Collection: Josep Guinovart

Josep Guinovart i Bertran (1927–2007) was one of the most important Catalan artists of the Spanish postwar avant-garde. A painter, printmaker, and sculptor, he developed a profoundly personal body of work that expanded the boundaries of Informalism through the innovative use of materials such as burnt wood, straw, barrels, and found objects, integrated into large-scale assemblages and three-dimensional murals. His work symbolically addresses memory, identity, landscape, and social and political critique.

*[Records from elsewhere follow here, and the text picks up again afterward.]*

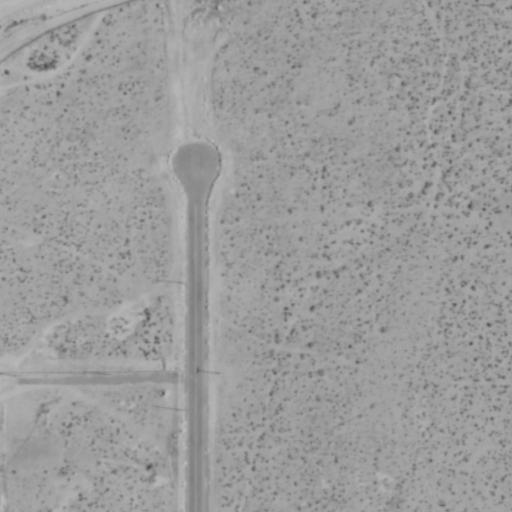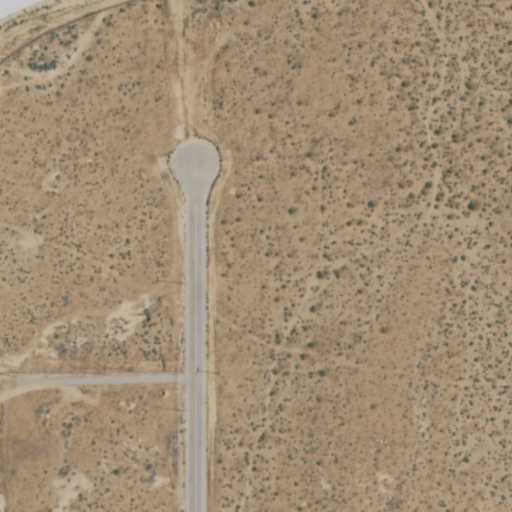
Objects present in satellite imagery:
road: (4, 2)
road: (193, 339)
road: (95, 380)
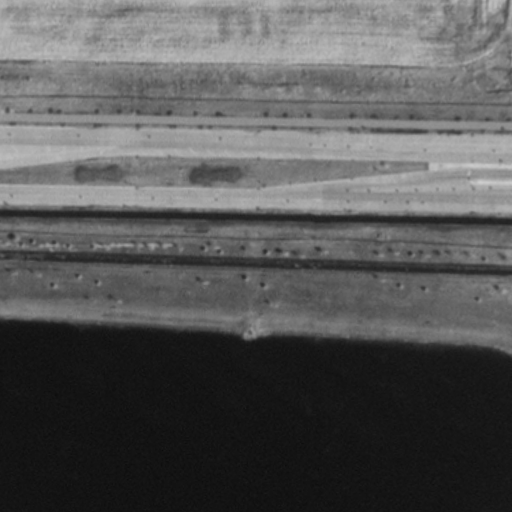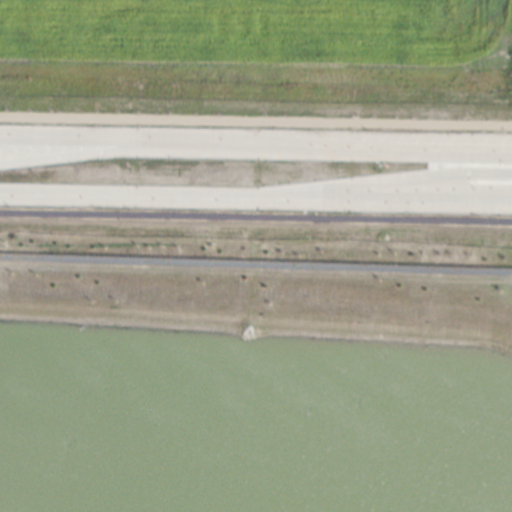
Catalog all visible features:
crop: (261, 32)
road: (255, 121)
road: (256, 142)
road: (82, 153)
road: (382, 178)
road: (255, 198)
road: (500, 199)
road: (256, 214)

Trained in Barcelona at the Llotja School and associated with the FAD (Fostering Arts and Design), a scholarship in Paris in 1953 proved decisive in his artistic development, where he came into contact with the work of artists such as Matisse and Miró. In his early career, he maintained a close relationship with the Dau al Set group and was a co-founder of the Tahull Group. From 1957 onwards, he gradually abandoned figuration to delve into the material-symbolic abstraction that would define his artistic language.

Guinovart was an extraordinarily versatile artist, working in painting, drawing, printmaking, sculpture, theatrical set design, and tapestry. His work is part of important international collections and museums, such as the Reina Sofía Museum, the Guggenheim, and the MACBA.

Throughout his career he received numerous awards, including the National Prize for Visual Arts (1982) and the Creu de Sant Jordi (1983). In 1994, the Fundació Espai Guinovart, a space dedicated to the preservation and dissemination of his artistic legacy, was inaugurated in Agramunt.

Josep Guinovart died in Barcelona on December 12, 2007, leaving behind a fundamental body of work for understanding contemporary Catalan and Spanish art of the 20th century.